## Work to be completed
Your answer should be one number: how many lines of the records hold the string "Mortgages".

## Data in this exercise
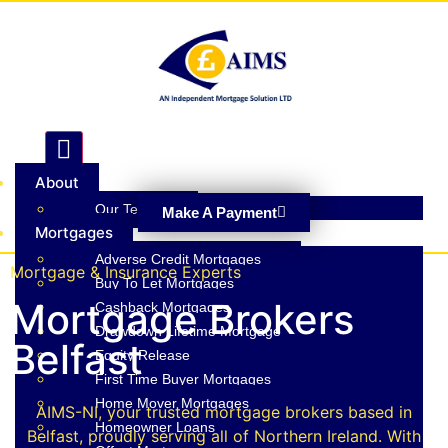
Hamburger Toggle Menu
About
Our Team
Make A Payment
Mortgages
Adverse Credit Mortgages
Mortgage & Insurance Experts
Buy To Let Mortgages
Mortgage Brokers
Cashback Mortgages
Drawdown Lifetime Mortgage
Belfast
Equity Release
First Time Buyer Mortgages
Home Mover Mortgages
AIMS-NI, your trusted mortgage brokers based in
Homeowner Loans
Belfast, proudly serving all of Northern Ireland. With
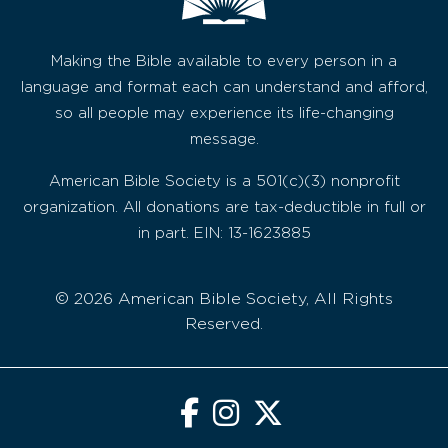
Making the Bible available to every person in a
language and format each can understand and afford,
so all people may experience its life-changing
message.
American Bible Society is a 501(c)(3) nonprofit
organization. All donations are tax-deductible in full or
in part. EIN: 13-1623885
© 2026 American Bible Society, All Rights
Reserved.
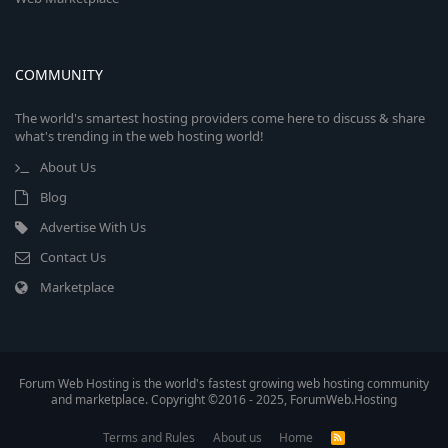
COMMUNITY
The world's smartest hosting providers come here to discuss & share
what's trending in the web hosting world!
About Us
Blog
Advertise With Us
Contact Us
Marketplace
Forum Web Hosting is the world's fastest growing web hosting community
and marketplace. Copyright ©2016 - 2025, ForumWeb.Hosting
Terms and Rules
About us
Home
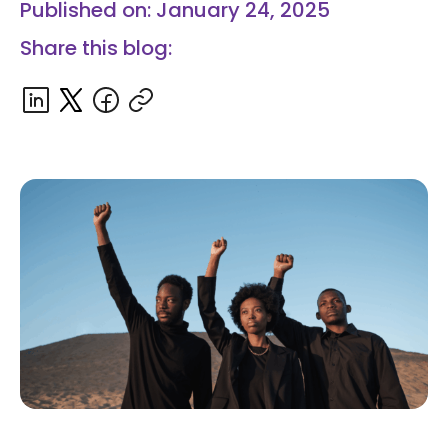
Published on: January 24, 2025
Share this blog:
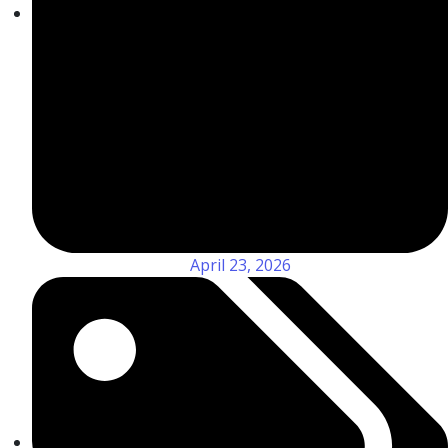
April 23, 2026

## Completed exercise
6